## START Excerpted passage

December 24, 2024

Government to crack down on NDIS provider fraud amid warning scheme will soon cost $50bn annually

NDIS #NDIS

The federal government is creating a “fraud fusion taskforce” to try to claw back nearly $300m from national disability insurance scheme providers, amid warnings the NDIS could cost more than $50bn annually within four years.

The new body, which will replace the existing NDIS fraud taskforce, will target “fraud and serious non-compliance” with the help of law enforcement, regulatory and intelligence agencies.

Tuesday’s budget earmarks $126m over four years to set up the new taskforce but predicts this will be eclipsed by the amount recovered from NDIS providers, estimated in the budget to total $291.5m. That means the measure should deliver $165m after the costs of the taskforce are taken into account.

The budget papers show NDIS costs will increase by 14% a year over the next decade, driven by the growth in the number of participants and average support costs.

## END Excerpted passage
## START Raw data

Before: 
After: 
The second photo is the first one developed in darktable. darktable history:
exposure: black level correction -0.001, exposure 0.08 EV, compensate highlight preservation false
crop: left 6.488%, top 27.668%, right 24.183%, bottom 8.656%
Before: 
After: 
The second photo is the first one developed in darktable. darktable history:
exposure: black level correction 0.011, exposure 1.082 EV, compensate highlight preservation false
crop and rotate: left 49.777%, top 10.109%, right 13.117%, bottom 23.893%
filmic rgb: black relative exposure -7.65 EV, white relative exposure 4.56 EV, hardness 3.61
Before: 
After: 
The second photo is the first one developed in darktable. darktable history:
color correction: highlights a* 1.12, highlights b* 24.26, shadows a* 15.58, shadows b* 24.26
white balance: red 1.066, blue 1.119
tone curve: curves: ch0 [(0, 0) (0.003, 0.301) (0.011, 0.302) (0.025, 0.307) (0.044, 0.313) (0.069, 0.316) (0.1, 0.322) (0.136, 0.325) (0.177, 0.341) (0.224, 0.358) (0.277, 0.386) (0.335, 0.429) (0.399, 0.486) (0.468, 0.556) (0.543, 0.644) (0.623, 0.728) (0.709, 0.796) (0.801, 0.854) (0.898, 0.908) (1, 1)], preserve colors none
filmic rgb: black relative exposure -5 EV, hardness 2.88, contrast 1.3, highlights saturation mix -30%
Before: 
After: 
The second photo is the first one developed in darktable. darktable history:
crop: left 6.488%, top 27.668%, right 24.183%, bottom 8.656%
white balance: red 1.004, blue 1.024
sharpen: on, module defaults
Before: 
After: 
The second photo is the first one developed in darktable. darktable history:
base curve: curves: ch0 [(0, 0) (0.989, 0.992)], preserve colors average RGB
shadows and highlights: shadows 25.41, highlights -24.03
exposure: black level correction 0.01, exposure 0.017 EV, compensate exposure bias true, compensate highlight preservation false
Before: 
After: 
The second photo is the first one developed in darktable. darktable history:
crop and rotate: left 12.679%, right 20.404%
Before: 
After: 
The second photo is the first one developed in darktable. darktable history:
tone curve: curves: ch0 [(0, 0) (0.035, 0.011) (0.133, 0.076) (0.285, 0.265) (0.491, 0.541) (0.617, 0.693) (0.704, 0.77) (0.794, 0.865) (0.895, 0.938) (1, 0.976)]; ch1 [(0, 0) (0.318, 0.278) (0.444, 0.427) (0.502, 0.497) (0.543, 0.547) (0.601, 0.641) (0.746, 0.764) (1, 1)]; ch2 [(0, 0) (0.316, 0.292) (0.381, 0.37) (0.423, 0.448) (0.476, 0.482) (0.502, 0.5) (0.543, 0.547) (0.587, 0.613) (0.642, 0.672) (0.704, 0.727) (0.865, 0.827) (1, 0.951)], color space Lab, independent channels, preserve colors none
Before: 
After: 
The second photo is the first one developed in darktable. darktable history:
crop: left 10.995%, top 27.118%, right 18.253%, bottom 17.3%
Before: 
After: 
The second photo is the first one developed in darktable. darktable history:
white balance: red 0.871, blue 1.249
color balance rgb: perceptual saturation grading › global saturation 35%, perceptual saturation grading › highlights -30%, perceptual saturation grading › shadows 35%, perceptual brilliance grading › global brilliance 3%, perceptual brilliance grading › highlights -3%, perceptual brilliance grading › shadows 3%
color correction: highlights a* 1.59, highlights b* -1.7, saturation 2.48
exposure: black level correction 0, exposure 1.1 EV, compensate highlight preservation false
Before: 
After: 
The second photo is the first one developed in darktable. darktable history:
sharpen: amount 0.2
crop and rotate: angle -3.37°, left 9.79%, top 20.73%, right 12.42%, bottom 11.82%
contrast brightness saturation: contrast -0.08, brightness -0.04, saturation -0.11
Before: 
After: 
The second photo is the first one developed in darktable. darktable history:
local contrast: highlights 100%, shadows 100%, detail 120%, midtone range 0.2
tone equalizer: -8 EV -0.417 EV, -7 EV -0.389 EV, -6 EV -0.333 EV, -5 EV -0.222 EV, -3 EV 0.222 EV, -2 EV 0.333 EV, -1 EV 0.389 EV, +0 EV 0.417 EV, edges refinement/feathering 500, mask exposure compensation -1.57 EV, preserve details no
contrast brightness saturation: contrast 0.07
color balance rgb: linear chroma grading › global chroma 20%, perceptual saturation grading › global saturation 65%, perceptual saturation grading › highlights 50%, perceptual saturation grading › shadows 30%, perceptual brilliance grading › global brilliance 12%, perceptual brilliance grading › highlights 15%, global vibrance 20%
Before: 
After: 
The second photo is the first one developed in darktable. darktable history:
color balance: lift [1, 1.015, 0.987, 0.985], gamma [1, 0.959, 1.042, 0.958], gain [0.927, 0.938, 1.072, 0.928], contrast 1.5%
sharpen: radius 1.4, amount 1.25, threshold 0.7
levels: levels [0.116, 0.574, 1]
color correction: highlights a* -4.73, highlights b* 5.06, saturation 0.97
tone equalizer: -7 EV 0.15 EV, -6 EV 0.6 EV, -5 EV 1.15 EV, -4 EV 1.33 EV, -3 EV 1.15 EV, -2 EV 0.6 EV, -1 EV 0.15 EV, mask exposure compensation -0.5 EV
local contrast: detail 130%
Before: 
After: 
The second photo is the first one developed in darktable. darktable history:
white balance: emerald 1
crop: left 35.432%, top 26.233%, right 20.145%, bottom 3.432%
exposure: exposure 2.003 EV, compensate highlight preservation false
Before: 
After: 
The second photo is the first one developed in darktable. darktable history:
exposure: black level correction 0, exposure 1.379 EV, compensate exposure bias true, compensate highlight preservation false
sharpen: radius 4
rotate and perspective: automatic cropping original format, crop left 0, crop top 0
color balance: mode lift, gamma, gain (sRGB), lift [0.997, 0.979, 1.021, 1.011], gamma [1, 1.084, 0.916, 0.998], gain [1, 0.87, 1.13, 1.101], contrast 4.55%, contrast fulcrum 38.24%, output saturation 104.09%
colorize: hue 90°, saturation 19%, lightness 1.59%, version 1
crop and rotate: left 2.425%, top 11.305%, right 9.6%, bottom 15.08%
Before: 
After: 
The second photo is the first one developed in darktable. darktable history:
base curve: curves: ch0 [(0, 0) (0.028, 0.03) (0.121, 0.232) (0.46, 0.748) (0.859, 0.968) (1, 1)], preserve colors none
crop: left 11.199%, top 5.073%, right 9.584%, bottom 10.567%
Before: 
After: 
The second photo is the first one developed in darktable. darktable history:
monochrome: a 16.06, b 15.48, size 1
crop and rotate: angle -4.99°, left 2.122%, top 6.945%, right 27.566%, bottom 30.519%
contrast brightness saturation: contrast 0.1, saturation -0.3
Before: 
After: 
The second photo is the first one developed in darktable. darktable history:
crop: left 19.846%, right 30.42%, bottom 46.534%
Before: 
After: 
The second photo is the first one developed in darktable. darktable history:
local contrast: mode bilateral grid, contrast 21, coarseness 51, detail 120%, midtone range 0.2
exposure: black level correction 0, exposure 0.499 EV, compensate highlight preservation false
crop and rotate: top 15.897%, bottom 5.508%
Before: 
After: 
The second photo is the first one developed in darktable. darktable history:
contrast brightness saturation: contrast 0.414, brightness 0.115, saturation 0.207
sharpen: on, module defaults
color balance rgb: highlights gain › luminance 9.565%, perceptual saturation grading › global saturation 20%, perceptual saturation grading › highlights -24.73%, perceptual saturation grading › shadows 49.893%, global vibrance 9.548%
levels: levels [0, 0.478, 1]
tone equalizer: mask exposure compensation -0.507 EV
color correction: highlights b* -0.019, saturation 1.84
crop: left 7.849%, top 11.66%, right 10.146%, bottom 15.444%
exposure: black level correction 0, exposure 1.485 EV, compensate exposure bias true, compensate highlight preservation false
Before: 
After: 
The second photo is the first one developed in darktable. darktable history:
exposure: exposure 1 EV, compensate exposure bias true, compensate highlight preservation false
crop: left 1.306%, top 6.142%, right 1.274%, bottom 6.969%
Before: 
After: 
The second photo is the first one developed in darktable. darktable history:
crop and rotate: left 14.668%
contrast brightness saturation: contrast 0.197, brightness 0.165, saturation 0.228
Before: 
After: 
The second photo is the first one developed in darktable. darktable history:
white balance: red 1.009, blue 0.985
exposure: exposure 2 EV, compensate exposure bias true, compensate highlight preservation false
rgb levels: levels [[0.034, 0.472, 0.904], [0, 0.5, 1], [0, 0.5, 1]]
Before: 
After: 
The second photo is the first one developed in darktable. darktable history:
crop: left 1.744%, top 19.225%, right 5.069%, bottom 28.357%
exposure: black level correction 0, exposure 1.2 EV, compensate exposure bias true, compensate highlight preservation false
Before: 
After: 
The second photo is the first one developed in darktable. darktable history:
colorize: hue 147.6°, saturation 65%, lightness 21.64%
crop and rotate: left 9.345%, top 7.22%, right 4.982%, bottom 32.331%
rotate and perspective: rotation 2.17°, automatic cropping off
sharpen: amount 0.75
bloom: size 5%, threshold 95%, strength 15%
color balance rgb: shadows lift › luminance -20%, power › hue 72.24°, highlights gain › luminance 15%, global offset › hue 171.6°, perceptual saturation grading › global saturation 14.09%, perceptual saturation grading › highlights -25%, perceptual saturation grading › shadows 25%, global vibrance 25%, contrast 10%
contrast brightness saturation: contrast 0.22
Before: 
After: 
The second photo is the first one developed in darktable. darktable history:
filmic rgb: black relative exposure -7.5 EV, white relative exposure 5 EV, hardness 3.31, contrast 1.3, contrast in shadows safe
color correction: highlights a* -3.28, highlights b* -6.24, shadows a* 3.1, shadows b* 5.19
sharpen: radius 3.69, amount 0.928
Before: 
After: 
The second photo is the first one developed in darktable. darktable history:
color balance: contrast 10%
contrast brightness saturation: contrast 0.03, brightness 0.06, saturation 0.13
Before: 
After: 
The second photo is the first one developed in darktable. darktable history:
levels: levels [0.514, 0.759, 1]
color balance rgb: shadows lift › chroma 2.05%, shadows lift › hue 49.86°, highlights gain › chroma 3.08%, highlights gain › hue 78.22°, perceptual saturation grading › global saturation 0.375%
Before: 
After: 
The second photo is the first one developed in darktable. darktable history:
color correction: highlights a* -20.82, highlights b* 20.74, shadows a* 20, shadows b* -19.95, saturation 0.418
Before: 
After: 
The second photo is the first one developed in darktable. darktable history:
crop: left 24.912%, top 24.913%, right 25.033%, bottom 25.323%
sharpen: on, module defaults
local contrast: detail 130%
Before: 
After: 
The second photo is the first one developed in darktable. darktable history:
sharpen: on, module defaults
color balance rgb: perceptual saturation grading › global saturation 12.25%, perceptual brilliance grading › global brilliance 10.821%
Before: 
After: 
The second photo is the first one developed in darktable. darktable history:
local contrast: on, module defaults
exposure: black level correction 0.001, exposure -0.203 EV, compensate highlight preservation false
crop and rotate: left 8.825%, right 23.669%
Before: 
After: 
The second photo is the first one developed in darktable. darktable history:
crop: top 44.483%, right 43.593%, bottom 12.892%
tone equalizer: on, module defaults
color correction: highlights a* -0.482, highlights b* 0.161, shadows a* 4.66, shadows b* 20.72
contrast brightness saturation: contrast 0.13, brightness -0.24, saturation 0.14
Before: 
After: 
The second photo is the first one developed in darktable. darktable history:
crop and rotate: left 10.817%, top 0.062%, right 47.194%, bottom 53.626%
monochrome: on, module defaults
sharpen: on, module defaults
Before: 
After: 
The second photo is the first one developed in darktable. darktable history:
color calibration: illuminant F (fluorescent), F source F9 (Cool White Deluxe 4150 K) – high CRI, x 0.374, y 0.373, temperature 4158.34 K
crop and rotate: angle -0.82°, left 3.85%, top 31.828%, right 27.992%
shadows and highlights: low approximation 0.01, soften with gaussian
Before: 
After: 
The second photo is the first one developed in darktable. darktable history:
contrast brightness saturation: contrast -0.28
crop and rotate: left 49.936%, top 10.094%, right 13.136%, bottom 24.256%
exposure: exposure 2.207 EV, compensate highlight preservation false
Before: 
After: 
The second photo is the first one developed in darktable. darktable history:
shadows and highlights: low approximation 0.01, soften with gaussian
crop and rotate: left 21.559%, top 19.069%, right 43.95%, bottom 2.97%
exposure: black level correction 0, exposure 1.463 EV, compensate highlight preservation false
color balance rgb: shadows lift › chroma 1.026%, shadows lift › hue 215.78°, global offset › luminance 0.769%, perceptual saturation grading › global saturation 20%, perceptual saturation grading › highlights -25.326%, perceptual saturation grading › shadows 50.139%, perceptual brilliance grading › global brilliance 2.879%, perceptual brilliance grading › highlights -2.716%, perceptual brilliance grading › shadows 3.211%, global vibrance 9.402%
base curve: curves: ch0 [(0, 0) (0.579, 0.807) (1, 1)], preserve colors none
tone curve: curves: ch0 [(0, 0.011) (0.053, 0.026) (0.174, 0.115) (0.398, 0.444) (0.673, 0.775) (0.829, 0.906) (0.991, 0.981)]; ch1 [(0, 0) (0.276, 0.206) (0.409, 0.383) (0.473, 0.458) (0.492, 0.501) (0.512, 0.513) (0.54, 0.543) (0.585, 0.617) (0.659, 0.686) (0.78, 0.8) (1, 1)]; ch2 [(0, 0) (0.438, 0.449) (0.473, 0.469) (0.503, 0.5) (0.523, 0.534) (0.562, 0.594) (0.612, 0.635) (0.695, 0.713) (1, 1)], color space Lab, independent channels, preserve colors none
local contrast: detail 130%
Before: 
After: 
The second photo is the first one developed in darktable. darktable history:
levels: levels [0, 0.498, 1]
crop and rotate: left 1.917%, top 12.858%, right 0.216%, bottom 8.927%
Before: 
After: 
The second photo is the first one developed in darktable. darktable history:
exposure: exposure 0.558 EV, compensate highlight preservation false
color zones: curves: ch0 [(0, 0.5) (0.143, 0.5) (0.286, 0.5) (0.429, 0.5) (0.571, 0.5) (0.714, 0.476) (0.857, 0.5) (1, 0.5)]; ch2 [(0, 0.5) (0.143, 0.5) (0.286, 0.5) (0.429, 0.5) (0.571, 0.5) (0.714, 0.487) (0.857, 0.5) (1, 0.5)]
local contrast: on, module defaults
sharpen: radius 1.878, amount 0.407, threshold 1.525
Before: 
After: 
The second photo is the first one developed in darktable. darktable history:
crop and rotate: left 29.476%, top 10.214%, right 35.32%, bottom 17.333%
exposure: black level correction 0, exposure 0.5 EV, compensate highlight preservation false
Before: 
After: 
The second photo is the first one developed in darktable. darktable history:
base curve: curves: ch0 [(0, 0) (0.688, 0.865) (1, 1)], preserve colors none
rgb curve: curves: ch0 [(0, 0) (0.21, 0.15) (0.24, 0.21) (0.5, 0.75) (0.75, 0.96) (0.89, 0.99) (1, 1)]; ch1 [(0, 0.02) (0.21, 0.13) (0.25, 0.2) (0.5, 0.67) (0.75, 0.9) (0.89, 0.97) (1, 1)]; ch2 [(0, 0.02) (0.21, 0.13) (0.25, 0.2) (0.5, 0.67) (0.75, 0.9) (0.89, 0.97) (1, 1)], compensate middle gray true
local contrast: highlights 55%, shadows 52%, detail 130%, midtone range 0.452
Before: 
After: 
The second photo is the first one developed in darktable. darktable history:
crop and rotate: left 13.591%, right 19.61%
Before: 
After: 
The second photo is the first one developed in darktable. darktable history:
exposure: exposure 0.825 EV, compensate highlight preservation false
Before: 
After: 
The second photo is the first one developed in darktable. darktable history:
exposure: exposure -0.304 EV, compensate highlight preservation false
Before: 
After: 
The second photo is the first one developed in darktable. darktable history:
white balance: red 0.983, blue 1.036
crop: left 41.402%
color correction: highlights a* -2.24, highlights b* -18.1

## END Raw data

List of tasks:
- a) Summarize the article on the NDIS fraud taskforce in two sentences.
- b) From the article on the NDIS fraud taskforce, return the passage that begins at the words "The new body, which" and stops after "and intelligence agencies.".
- c) Carry the article on the NDIS fraud taskforce forward from the point where it stops.
The lines above play no part in this work.

Final answers:
- a) The federal government is replacing the existing NDIS fraud taskforce with a "fraud fusion taskforce" that will work with law enforcement, regulatory and intelligence agencies to target fraud and serious non-compliance and to recover nearly $300m from providers. The budget allocates $126m over four years for the new body and estimates recoveries of $291.5m, while projecting that NDIS costs will rise by 14% a year over the next decade, amid warnings that the scheme could cost more than $50bn annually within four years.

- b)
The new body, which will replace the existing NDIS fraud taskforce, will target “fraud and serious non-compliance” with the help of law enforcement, regulatory and intelligence agencies.

- c)
The total cost of federal, state and territory funding for the NDIS is expected to increase from $35bn this year to $52bn in 2025-26.

The government has ordered a review into the program’s design, operations and sustainability, raising the possibility of future sweeping changes.

The treasurer, Jim Chalmers, said the review was needed “because the spending trajectory right now is putting incredible pressure on the budget”.

In an interview with ABC TV on Tuesday night, Chalmers said the Labor government did not see the NDIS “as the source of savings for the sake of it”.

Labor created the NDIS and wanted it to “endure and survive”, he said, but added that “every dollar needs to get value for money”.

The minister for the NDIS and government services, Bill Shorten, said the government was acting on its promise “to get the NDIS back on track”.

“Labor’s announcement of a cross-agency fraud fusion taskforce will help defend the scheme from crooks and help deliver our pledge to crack down on NDIS fraudsters,” he said.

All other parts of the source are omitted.